Pleuropulmonary Blastoma (PPB) is very rare and there is no established "standard" or "best" therapy. For many years, children with PPB around the world have been treated according to decisions made case-by-case in many different hospitals by many different physicians. No treatment has been tested in a large group of PPB patients. The goal is to treat many children with one treatment program and to learn the results of the treatment.
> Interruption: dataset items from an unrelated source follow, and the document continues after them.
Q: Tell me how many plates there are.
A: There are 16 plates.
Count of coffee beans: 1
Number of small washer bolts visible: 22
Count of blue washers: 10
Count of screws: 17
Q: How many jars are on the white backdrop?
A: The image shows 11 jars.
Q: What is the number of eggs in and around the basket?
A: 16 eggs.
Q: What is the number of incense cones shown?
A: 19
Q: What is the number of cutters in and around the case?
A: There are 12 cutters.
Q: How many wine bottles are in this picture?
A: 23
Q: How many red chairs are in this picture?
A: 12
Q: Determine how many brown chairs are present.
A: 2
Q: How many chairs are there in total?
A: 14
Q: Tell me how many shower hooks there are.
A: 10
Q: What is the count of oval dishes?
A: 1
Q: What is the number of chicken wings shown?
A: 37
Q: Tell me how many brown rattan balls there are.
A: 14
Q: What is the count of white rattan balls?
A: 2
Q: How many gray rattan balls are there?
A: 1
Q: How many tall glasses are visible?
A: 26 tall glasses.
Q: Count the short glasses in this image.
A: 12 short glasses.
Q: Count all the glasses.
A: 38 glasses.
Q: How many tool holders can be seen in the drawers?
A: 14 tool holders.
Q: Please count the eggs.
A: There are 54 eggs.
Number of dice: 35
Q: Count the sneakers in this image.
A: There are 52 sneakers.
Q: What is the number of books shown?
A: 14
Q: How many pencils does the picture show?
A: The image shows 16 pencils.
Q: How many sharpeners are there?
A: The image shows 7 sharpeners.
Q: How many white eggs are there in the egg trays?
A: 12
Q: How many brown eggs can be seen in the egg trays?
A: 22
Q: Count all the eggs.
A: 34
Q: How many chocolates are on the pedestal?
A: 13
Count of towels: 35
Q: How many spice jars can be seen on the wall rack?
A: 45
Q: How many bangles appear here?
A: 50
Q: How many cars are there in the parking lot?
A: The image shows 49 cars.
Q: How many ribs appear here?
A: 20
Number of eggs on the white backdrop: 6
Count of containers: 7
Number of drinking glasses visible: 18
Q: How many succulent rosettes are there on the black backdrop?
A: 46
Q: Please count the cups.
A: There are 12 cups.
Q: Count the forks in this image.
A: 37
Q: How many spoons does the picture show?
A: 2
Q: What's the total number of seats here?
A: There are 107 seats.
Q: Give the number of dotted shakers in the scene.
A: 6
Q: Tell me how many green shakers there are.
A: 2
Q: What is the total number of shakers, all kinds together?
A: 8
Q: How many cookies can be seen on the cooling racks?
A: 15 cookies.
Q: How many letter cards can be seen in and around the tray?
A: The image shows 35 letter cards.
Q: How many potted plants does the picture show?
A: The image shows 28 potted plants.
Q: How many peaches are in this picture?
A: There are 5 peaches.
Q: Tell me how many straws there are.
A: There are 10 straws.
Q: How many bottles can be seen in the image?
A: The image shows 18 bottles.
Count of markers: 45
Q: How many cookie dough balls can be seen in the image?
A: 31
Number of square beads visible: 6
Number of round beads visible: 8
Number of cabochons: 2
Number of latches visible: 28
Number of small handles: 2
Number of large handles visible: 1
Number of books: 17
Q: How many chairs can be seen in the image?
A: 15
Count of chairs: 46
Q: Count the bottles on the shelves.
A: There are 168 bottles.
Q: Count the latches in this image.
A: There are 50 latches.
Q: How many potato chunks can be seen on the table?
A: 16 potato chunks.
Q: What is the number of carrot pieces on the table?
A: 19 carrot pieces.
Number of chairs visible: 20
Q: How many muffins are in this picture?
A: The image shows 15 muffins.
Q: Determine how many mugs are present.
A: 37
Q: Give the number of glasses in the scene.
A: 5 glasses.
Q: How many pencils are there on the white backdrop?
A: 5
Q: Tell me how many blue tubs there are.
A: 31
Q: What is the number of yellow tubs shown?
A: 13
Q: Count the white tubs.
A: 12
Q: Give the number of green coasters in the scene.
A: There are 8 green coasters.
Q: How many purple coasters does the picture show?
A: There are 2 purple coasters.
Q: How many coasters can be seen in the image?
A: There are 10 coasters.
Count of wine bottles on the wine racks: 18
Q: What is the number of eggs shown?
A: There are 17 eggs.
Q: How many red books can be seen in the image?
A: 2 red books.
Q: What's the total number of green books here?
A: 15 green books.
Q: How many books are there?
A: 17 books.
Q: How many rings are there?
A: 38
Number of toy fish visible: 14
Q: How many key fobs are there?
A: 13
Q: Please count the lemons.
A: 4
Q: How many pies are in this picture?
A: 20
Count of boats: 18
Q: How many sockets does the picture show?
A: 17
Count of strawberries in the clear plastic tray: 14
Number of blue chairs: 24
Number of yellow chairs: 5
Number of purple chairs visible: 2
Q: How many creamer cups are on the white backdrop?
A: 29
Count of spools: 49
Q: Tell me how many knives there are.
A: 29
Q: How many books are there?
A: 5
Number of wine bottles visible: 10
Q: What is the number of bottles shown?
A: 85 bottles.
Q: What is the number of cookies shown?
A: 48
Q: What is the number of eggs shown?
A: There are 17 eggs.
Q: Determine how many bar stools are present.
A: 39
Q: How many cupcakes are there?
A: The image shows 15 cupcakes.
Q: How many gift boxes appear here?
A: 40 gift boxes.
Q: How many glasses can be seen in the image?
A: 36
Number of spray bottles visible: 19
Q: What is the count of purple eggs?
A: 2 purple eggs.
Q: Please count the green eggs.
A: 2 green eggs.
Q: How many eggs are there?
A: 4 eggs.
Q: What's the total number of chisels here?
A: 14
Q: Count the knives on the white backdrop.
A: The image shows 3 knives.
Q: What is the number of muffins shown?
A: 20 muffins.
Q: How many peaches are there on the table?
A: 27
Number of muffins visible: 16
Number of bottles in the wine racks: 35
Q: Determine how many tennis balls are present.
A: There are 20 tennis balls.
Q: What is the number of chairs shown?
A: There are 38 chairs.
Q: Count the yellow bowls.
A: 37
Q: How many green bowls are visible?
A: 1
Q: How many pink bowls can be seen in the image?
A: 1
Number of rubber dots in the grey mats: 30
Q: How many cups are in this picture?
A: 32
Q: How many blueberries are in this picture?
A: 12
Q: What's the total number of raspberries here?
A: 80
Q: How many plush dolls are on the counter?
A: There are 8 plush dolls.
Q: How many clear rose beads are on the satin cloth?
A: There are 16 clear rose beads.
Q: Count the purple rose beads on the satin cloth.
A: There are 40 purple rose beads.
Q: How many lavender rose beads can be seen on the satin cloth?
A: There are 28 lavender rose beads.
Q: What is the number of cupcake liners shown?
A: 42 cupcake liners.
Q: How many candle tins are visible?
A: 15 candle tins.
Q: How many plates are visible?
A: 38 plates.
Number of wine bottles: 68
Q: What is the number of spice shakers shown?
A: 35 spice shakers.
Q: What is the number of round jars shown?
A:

This Registry will collect family medical history and establishes a collection of specimens from PPB patients and their parents for future research. Primary goals of the biology research are (1) to identify new scientific ways to learn about PPB and the best way to treat it in the future and (2) to establish a collection of PPB biologic specimens for future research. Background: PPB is a rare cancer of the lung presenting in early childhood, mostly from birth to age \~72 months. PPB occurs within the lung or between the lung and the chest wall. There are three forms of PPB called Types I, II, and III PPB. Children with Type I PPB require surgery and sometimes chemotherapy. Children with Types II and III PPB, require surgery, chemotherapy and sometimes radiation therapy. Because there has never been a consensus as to the best treatment for PPB, the Registry will provide treatment guidelines. It is the goal of the Treatment and Biology Registry that by offering specific regimens the Registry will be able to prospectively review and analyze the regimen for the first time. Design: * Diagnostic central pathology review will be required for patients who will be prospectively evaluated. * This Treatment Registry will offer surgery and chemotherapy regimen guidelines, and optional radiation therapy guidelines for prospectively enrolled patients. * The Treatment and Biology Registry will create a PPB biologic specimens reference bank for tumor. Methods: * For Type I PPB, surgery is necessary. Some doctors use chemotherapy after surgery. If chemotherapy is used the Registry will suggest that it be combination chemotherapy with vincristine, dactinomycin, cyclophosphamide (VAC ). * For Types II and III PPB patients surgery is necessary, followed by chemotherapy. The Registry will suggest that subjects receive combination chemotherapy with Ifosphamide, Vincristine, Actinomycin-D and Doxorubicin (IVADo). Second look and possible 3rd look surgery may be required. Radiation therapy is recommended only for residual disease after maximum surgery. Analysis: Statistical data analysis will include only centrally confirmed cases. Additionally only patients with PPB Type II or Type III who were enrolled and treated with IVADo as per the regimen will be compared to historical controls. No statistical analysis is planned for patients with Type I PPB. Future treatment will be compared to the IVADo regimen in order to measure improvements.